Metin alıntısı:
⁂

26 Ağustos 2011 Cuma

Ben yine fly awayyyyyyyyyyyy.................

Çok uzağa gitmiyorum ama bir hafta mola. Bayram tatili ve sezon kapatmaca BODRUUUUMMMMM.
Kitaplarım hazır, okunacaklar listesinin ilk 3 ü bana arkadaşlık edecek. Çocukları da alıyoruz, onları salacağım denize ve  bizim tabirimizle "çürüyecek parmaklar". Sabah kahvaltı 9 : 00 desek, 9:30 ve akşam 19:00 arası hep suda olacaklar ve kışı hastalıksız geçireceğiz İnşallahhh.

Bu özlü sözlerde neyin nesi demeyin içimden geldi. Çok mutlu ve güzel bir bayram diliyorum hepinize. Her zaman "REAL" olmak üzere............Always be real , be real as much as you can .................

20 Ağustos 2011 Cumartesi

TRATTARE NEL MODO DESİDERATO..................*


İncecik bir çizgiden bahs edilir hep. O taraf , bu taraf olunur eğer çizgiyi geçen olursa. Kimi geçince delidir, kimi kominist, kimi marjinal. Çizgiyi görebilen yoktur aslında ama çizgi hep vardır. Aşarsan , üzerinden atlarsan küstah olabilirsin, saygısız olabilirsin. Çizgiyi hiç unutmadan yaşamak ise hayatınızla ilgili olan dengeyi bozmamak içindir sadece. Bu arada kendinize nasıl davrandığınız çok önemlidir.

⁂

Görev koşulları:
a: Metindeki "Çizgiyi görebilen yoktur aslında ama çizgi hep vardır." cümlesini İngilizceye çevirin.
b: Kayıtlarda "Thursday, 9:15 AM: which" geçen satırdan başlayıp "6:55 AM to 4:30 PM" geçen satırla bitirerek bu satırları hiçbir değişiklik yapmadan yeniden yazın.

(Bir veri kümesinden kayıtlar)
⁂

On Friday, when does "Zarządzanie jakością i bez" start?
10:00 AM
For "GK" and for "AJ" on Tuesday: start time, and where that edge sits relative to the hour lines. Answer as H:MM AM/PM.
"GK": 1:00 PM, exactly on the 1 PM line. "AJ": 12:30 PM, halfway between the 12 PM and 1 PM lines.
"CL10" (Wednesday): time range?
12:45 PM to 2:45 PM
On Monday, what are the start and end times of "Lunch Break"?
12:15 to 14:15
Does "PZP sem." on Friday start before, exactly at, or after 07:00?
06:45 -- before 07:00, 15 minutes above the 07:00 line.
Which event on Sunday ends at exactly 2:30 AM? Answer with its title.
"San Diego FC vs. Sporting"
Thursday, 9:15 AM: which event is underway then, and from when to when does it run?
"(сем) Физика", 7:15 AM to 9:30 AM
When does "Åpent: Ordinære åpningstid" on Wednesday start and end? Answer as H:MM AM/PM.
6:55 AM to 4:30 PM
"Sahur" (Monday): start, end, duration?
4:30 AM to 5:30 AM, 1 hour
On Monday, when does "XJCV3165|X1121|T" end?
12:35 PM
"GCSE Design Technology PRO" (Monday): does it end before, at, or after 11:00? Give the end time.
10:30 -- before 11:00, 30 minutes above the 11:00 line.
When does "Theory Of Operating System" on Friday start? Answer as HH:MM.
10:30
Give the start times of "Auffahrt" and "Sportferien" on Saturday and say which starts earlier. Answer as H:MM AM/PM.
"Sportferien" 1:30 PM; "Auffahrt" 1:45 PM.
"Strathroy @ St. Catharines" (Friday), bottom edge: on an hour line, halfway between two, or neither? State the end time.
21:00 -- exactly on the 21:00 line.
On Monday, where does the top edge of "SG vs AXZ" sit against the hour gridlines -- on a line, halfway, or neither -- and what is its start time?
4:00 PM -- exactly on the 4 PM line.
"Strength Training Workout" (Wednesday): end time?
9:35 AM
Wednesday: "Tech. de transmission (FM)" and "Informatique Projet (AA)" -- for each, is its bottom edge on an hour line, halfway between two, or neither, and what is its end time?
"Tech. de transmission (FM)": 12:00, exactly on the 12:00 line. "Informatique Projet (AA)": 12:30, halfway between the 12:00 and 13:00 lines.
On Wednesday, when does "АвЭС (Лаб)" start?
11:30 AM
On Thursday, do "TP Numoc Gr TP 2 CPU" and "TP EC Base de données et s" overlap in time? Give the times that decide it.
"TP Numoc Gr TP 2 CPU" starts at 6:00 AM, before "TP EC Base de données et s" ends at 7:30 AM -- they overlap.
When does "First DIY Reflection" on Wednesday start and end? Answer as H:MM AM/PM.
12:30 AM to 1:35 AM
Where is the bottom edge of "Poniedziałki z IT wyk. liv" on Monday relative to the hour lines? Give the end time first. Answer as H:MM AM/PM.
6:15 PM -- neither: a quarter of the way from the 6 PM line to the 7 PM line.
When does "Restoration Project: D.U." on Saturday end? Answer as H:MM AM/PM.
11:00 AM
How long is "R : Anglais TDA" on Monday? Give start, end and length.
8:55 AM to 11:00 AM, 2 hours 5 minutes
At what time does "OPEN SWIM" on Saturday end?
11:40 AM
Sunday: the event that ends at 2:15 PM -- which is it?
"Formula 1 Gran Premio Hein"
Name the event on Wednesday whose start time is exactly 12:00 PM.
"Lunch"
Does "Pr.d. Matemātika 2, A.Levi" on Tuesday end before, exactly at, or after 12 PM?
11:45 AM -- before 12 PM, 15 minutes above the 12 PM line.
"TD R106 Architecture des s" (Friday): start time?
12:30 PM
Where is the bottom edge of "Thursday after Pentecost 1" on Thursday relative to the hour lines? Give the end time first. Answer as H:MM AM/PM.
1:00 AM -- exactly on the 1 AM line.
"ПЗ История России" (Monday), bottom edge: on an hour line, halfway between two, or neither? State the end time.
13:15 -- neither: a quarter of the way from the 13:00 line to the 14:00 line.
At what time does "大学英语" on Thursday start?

⁂

Görev çözümleri:
a: In fact, no one can see the line, but the line is always there.

b:
Thursday, 9:15 AM: which event is underway then, and from when to when does it run?
"(сем) Физика", 7:15 AM to 9:30 AM
When does "Åpent: Ordinære åpningstid" on Wednesday start and end? Answer as H:MM AM/PM.
6:55 AM to 4:30 PM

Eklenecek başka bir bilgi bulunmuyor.